Key crowns Apec summit with China free-trade upgrade
Prime Minister John Key said he was leaving the Apec summit "a little more confident that we can get President Trump to come back to the table and have a look at TPP."
Prime Minister John Key said he was leaving the Apec summit "a little more confident that we can get President Trump to come back to the table and have a look at TPP."
New Zealand and China have agreed to renegotiate the historic free-trade agreement between the two countries, in an announcement at the Apec leaders' summit in the Peruvian capital, Lima, dominated by discussion about the baton on trade liberalisation leadership passing to China from the US.
Top of the list in the "upgrade" negotiations will be the so-called "dairy safeguards" – quotas that limit the amount of New Zealand dairy produce that can go into China duty-free.
At present, the annual duty-free quota disappears within days in January, with all remaining product facing tariffs in the Chinese market.
"But it's much broader than that. It will include forestry and a range of other products," Prime Minister John Key told journalists in Lima. The ambition for the upgraded agreement was for it to be the "best FTA they have in place."
The upgrade was an essential part of meeting the mutually agreed goal with the Chinese leadership of taking the current $20 billion two-way trade to $30 billion by 2020, he said.
The announcement came in the closing hours of an Apec summit where the dominant topic of conversation was the election of a protectionist US president in Donald Trump.

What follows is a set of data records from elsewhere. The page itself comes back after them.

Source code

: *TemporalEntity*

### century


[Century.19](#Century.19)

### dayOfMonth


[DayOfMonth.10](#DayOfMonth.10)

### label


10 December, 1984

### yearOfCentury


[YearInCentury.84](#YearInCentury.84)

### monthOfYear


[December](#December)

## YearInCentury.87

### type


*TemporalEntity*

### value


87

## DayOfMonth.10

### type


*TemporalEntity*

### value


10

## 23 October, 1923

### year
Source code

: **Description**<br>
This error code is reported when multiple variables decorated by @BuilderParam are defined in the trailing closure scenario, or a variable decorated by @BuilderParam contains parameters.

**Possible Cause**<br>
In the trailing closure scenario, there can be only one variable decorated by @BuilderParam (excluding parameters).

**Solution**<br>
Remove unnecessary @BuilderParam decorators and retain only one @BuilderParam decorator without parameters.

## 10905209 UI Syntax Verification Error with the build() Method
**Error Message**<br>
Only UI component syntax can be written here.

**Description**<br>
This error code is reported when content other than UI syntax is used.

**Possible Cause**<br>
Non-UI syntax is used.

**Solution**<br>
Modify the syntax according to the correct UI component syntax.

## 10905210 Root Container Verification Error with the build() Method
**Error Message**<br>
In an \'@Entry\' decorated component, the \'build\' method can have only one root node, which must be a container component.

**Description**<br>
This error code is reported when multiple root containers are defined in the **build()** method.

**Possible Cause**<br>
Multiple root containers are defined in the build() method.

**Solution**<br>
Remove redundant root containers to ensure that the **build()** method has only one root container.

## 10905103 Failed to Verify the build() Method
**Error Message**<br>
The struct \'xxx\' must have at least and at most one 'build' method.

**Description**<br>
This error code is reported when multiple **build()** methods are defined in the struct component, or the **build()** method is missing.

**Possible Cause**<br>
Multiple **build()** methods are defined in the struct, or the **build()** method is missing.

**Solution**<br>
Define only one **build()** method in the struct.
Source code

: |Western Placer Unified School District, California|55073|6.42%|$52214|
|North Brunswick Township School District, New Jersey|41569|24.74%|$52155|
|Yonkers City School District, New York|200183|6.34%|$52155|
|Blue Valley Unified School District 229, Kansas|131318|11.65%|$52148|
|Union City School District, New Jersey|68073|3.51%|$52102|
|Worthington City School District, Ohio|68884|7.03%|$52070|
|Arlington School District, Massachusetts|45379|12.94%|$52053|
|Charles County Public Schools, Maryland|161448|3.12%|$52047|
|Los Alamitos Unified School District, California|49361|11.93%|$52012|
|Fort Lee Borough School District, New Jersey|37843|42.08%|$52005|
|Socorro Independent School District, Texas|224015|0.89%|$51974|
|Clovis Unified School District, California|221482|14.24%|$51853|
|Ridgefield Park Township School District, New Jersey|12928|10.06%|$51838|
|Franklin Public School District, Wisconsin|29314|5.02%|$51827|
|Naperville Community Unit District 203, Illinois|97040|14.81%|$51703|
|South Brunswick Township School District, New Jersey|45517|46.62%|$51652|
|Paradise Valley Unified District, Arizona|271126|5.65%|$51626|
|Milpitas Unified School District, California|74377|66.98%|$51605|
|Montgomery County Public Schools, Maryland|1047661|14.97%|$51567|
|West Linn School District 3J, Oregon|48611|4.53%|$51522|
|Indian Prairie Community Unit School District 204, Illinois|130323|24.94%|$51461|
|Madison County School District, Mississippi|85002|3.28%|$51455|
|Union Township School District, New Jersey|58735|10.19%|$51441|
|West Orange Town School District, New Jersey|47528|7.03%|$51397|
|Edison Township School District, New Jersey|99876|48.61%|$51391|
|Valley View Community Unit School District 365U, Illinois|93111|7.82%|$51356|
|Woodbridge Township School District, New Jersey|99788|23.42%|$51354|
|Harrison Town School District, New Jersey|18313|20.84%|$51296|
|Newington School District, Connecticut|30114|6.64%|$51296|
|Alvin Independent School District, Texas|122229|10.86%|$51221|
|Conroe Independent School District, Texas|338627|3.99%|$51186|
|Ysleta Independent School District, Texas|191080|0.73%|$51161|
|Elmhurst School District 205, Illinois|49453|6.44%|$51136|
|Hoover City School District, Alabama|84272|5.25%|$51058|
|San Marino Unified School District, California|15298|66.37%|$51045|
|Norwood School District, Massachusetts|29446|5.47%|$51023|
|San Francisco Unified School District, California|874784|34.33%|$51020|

The president-elect campaigned on a platform of scrapping the Trans-Pacific Partnership trade and investment deal involving 12 Asia-Pacific countries, creating a vacuum on regional trade liberalisation that China has eagerly sought to fill, with several demonstrations of that intention at this year's APEC summit.

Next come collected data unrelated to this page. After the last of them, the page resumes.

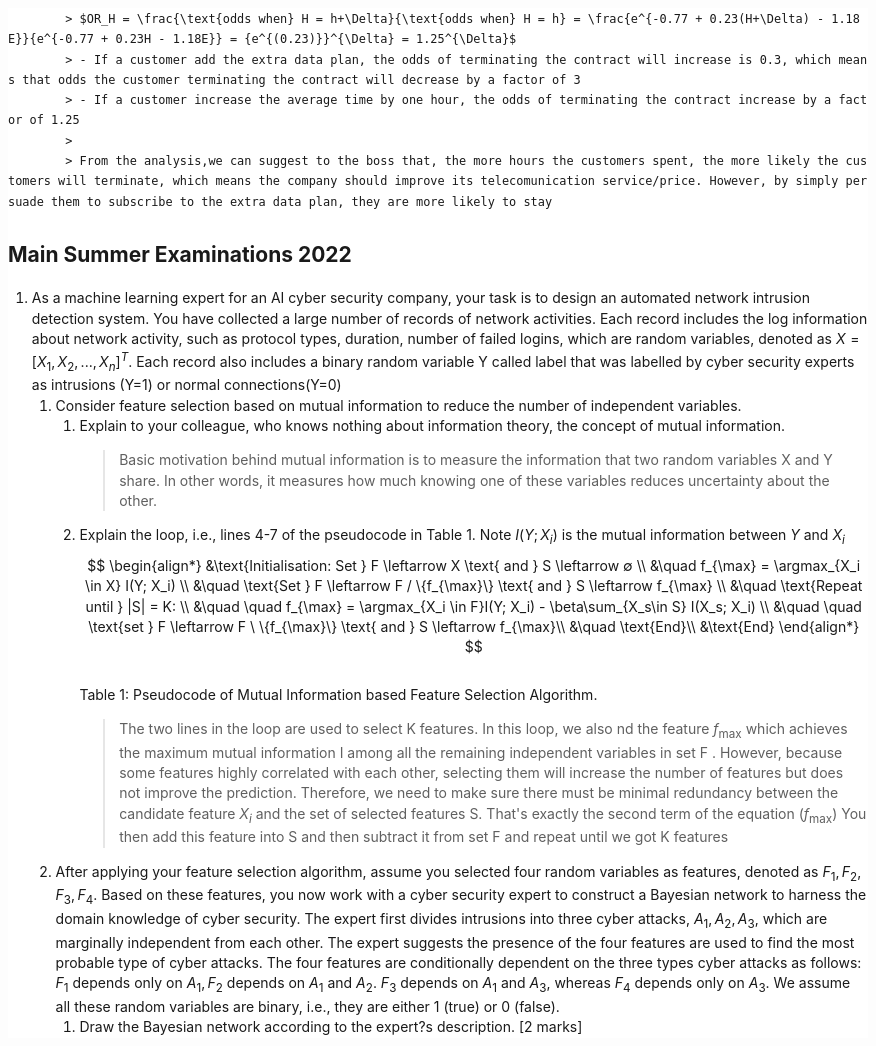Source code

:             > $OR_H = \frac{\text{odds when} H = h+\Delta}{\text{odds when} H = h} = \frac{e^{-0.77 + 0.23(H+\Delta) - 1.18E}}{e^{-0.77 + 0.23H - 1.18E}} = {e^{(0.23)}}^{\Delta} = 1.25^{\Delta}$  
            > - If a customer add the extra data plan, the odds of terminating the contract will increase is 0.3, which means that odds the customer terminating the contract will decrease by a factor of 3  
            > - If a customer increase the average time by one hour, the odds of terminating the contract increase by a factor of 1.25  
            >
            > From the analysis,we can suggest to the boss that, the more hours the customers spent, the more likely the customers will terminate, which means the company should improve its telecomunication service/price. However, by simply persuade them to subscribe to the extra data plan, they are more likely to stay


## Main Summer Examinations 2022

1. As a machine learning expert for an AI cyber security company, your task is to design an automated network intrusion detection system. You have collected a large number of records of network activities. Each record includes the log information about network activity, such as protocol types, duration, number of failed logins, which are random variables, denoted as $X = [X_1, X_2, ..., X_n]^T$. Each record also includes a binary random variable Y called label that was labelled by cyber security experts as intrusions (Y=1) or normal connections(Y=0)
    1. Consider feature selection based on mutual information to reduce the number of independent variables.
       1. Explain to your colleague, who knows nothing about information theory, the concept of mutual information. 
            > Basic motivation behind mutual information is to measure the information that two random variables X and Y share. In other words, it measures how much knowing one of these variables reduces uncertainty about the other.
       2. Explain the loop, i.e., lines 4-7 of the pseudocode in Table 1. Note $I(Y;X_i)$ is the mutual information between $Y$ and $X_i$
            $$
            \begin{align*}
              &\text{Initialisation: Set } F \leftarrow X \text{ and } S \leftarrow ∅ \\
              &\quad f_{\max} = \argmax_{X_i \in X} I(Y; X_i) \\
              &\quad \text{Set } F \leftarrow F / \{f_{\max}\} \text{ and } S \leftarrow f_{\max} \\
              &\quad \text{Repeat until } |S| = K: \\
              &\quad \quad f_{\max} = \argmax_{X_i \in F}I(Y; X_i) - \beta\sum_{X_s\in S} I(X_s; X_i) \\
              &\quad \quad \text{set } F \leftarrow F \ \{f_{\max}\} \text{ and } S \leftarrow f_{\max}\\
              &\quad \text{End}\\
              &\text{End}
            \end{align*}
            $$  
            Table 1: Pseudocode of Mutual Information based Feature Selection Algorithm.  
            > The two lines in the loop are used to select K features. In this loop, we also nd the feature $f_{\max}$ which achieves the maximum mutual information I among all the remaining independent variables in set F . However, because some features highly correlated with each other, selecting them will increase the number of features but does not improve the prediction. Therefore, we need to make sure there must be minimal redundancy between the candidate feature $X_i$ and the set of selected features S. That's exactly the second term of the equation ($f_{\max}$) You then add this feature into S and then subtract it from set F and repeat until we got K features
    2. After applying your feature selection algorithm, assume you selected four random variables as features, denoted as $F_1, F_2, F_3, F_4$. Based on these features, you now work with a cyber security expert to construct a Bayesian network to harness the domain knowledge of cyber security. The expert first divides intrusions into three cyber attacks, $A_1, A_2, A_3$, which are marginally independent from each other. The expert suggests the presence of the four features are used to find the most probable type of cyber attacks. The four features are conditionally dependent on the three types cyber attacks as follows: $F_1$ depends only on $A_1, F_2$ depends on $A_1$ and $A_2$. $F_3$ depends on $A_1$ and $A_3$, whereas $F_4$ depends only on $A_3$. We assume all these random variables are binary, i.e., they are either 1 (true) or 0 (false).
       1. Draw the Bayesian network according to the expert?s description. [2 marks]  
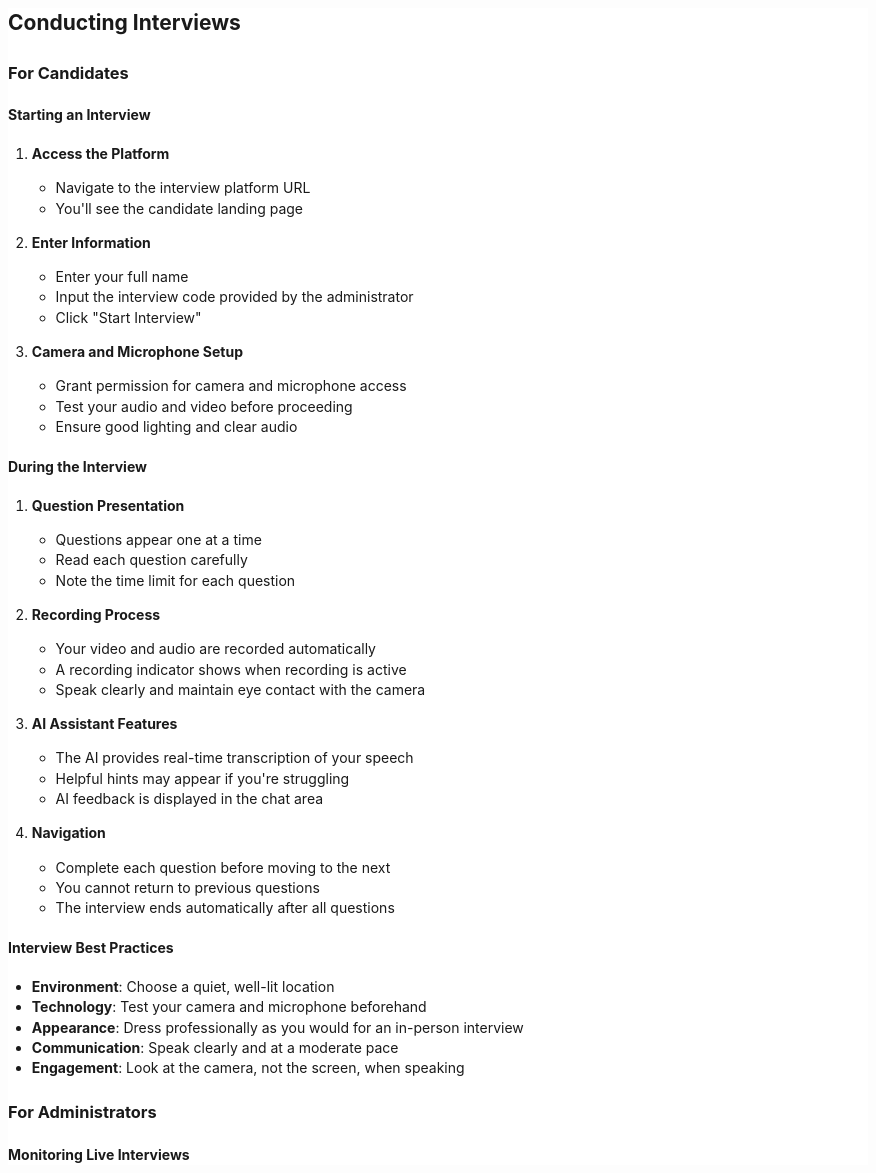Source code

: ## Conducting Interviews

### For Candidates

#### Starting an Interview

1. **Access the Platform**
   - Navigate to the interview platform URL
   - You'll see the candidate landing page

2. **Enter Information**
   - Enter your full name
   - Input the interview code provided by the administrator
   - Click "Start Interview"

3. **Camera and Microphone Setup**
   - Grant permission for camera and microphone access
   - Test your audio and video before proceeding
   - Ensure good lighting and clear audio

#### During the Interview

1. **Question Presentation**
   - Questions appear one at a time
   - Read each question carefully
   - Note the time limit for each question

2. **Recording Process**
   - Your video and audio are recorded automatically
   - A recording indicator shows when recording is active
   - Speak clearly and maintain eye contact with the camera

3. **AI Assistant Features**
   - The AI provides real-time transcription of your speech
   - Helpful hints may appear if you're struggling
   - AI feedback is displayed in the chat area

4. **Navigation**
   - Complete each question before moving to the next
   - You cannot return to previous questions
   - The interview ends automatically after all questions

#### Interview Best Practices

- **Environment**: Choose a quiet, well-lit location
- **Technology**: Test your camera and microphone beforehand
- **Appearance**: Dress professionally as you would for an in-person interview
- **Communication**: Speak clearly and at a moderate pace
- **Engagement**: Look at the camera, not the screen, when speaking

### For Administrators

#### Monitoring Live Interviews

China's president, Xi Jinping, used a keynote address at the summit to stake a claim for trade liberalisation in the Asia-Pacific.

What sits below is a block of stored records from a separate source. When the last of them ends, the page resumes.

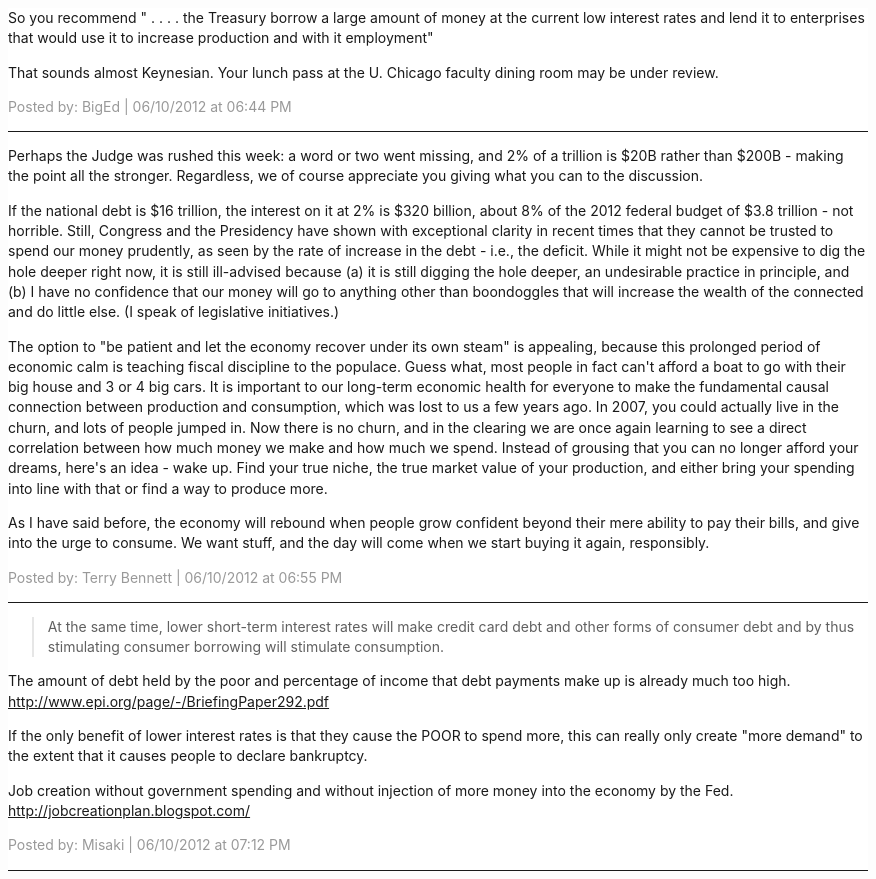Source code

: So you recommend " . . . . the Treasury  borrow a large amount of money at the current low interest rates and lend it to enterprises that would use it to increase production and with it employment"

That sounds almost Keynesian.  Your lunch pass at the U. Chicago faculty dining room may be under review.

<span style="color:#999">Posted by: BigEd | 06/10/2012 at 06:44 PM</span>

---

Perhaps the Judge was rushed this week: a word or two went missing, and  2% of a trillion is $20B rather than $200B - making the point all the stronger.  Regardless, we of course appreciate you giving what you can to the discussion.

If the national debt is $16 trillion, the interest on it at 2% is $320 billion, about 8% of the 2012 federal budget of $3.8 trillion - not horrible.  Still, Congress and the Presidency have shown with exceptional clarity in recent times that they cannot be trusted to spend our money prudently, as seen by the rate of increase in the debt - i.e., the deficit.  While it might not be expensive to dig the hole deeper right now, it is still ill-advised because (a) it is still digging the hole deeper, an undesirable practice in principle, and (b) I have no confidence that our money will go to anything other than boondoggles that will increase the wealth of the connected and do little else.  (I speak of legislative initiatives.)

The option to "be patient and let the economy recover under its own steam" is appealing, because this prolonged period of economic calm is teaching fiscal discipline to the populace.  Guess what, most people in fact can't afford a boat to go with their big house and 3 or 4 big cars.  It is important to our long-term economic health for everyone to make the fundamental causal connection between production and consumption, which was lost to us a few years ago.  In 2007, you could actually live in the churn, and lots of people jumped in.  Now there is no churn, and in the clearing we are once again learning to see a direct correlation between how much money we make and how much we spend.  Instead of grousing that you can no longer afford your dreams, here's an idea - wake up.  Find your true niche, the true market value of your production, and either bring your spending into line with that or find a way to produce more.

As I have said before,  the economy will rebound when people grow confident beyond their mere ability to pay their bills, and give into the urge to consume.  We want stuff, and the day will come when we start buying it again, responsibly.


<span style="color:#999">Posted by: Terry Bennett | 06/10/2012 at 06:55 PM</span>

---

>At the same time, lower short-term interest rates will make credit card debt and other forms of consumer debt and by thus stimulating consumer borrowing will stimulate consumption.

The amount of debt held by the poor and percentage of income that debt payments make up is already much too high. http://www.epi.org/page/-/BriefingPaper292.pdf

If the only benefit of lower interest rates is that they cause the POOR to spend more, this can really only create "more demand" to the extent that it causes people to declare bankruptcy.

Job creation without government spending and without injection of more money into the economy by the Fed. http://jobcreationplan.blogspot.com/

<span style="color:#999">Posted by: Misaki | 06/10/2012 at 07:12 PM</span>

---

"China will not shut the door to the outside world but will open it even wider," said Xi, who described the US and China being at a "hinge moment" in their relationship.
In comments during a panel discussion at the summit, Mr Key said the TPP "was all about the United States showing leadership in the Asia-Pacific region. We like the US being in the region. But if the US is not there, that void needs to be filled, and it will be filled by China."
In New Zealand, leading anti-TPP campaigner Jane Kelsey issued a statement saying TPP leaders were "talking nonsense" about the potential to talk Mr Trump around to supporting it since opposition to the deal was strong in the Congress among both Republicans and Democrats.
Talk of doing TPP without the US would also require its renegotiation to remove elements that the US had insisted on, Ms Kelsey said.
Mr Key said he was leaving the Apec summit "a little more confident that we can get President Trump to come back to the table and have a look at TPP" but New Zealand had a lot of other free-trade opportunities, including good progress on an FTA with Gulf states and the potential to sign one with the EU next year.
Mr Key also had brief talks with the Russian president, Vladimir Putin, about New Zealand's willingness to resume FTA negotiations with Russia but only on a timetable allowed by European countries' attitude to Russia's efforts to destabilise Ukraine.
The China FTA upgrade is expected to take a year and is scheduled to cover issues including technical barriers to trade, customs practices, cooperation and trade facilitation, rules of origin, services, and environmental cooperation.
Food safety regulation, however, will continue to progress under a separate five-year plan.
On dairy safeguards, Key said they were scheduled to come off anyway between 2021 and 2023 "but this might be an opportunity to eliminate those a little bit faster.
"We'll have to wait and see."
Today's three-paragraph joint statement from the Chinese and New Zealand governments includes a specific commitment to "work toward the swift conclusion of the RCEP negotiations," a reference to the Regional Comprehensive Economic Partnership proposed first by the Asean Southeast Asian grouping and now led by China.
The deal is seen as an alternative to the TPP. Although it would not be as comprehensive and excludes the US, it would deliver a so-far elusive trade agreement with India.
"I don't think it would require RCEP to be completed for the FTA upgrade to happen," said Key. "They are two separate events but we do think there is a real possibility of RCEP being completed, and if it does, it's a good thing because it brings in India."
Key claimed the China upgrade as another 'first' for the country in relations with China.
"New Zealand was the first developed country to negotiate and conclude an FTA with China, and I'm pleased that today we have reached the fifth 'first' in our relationship, as the first developed country to launch an upgrade of an FTA."
Trade Minister Todd McClay, also at Apec, confirmed that China had not raised concerns about anti-dumping action by New Zealand against Chinese steel imports.
Also announced during the summit was a review of New Zealand's FTA with Malaysia.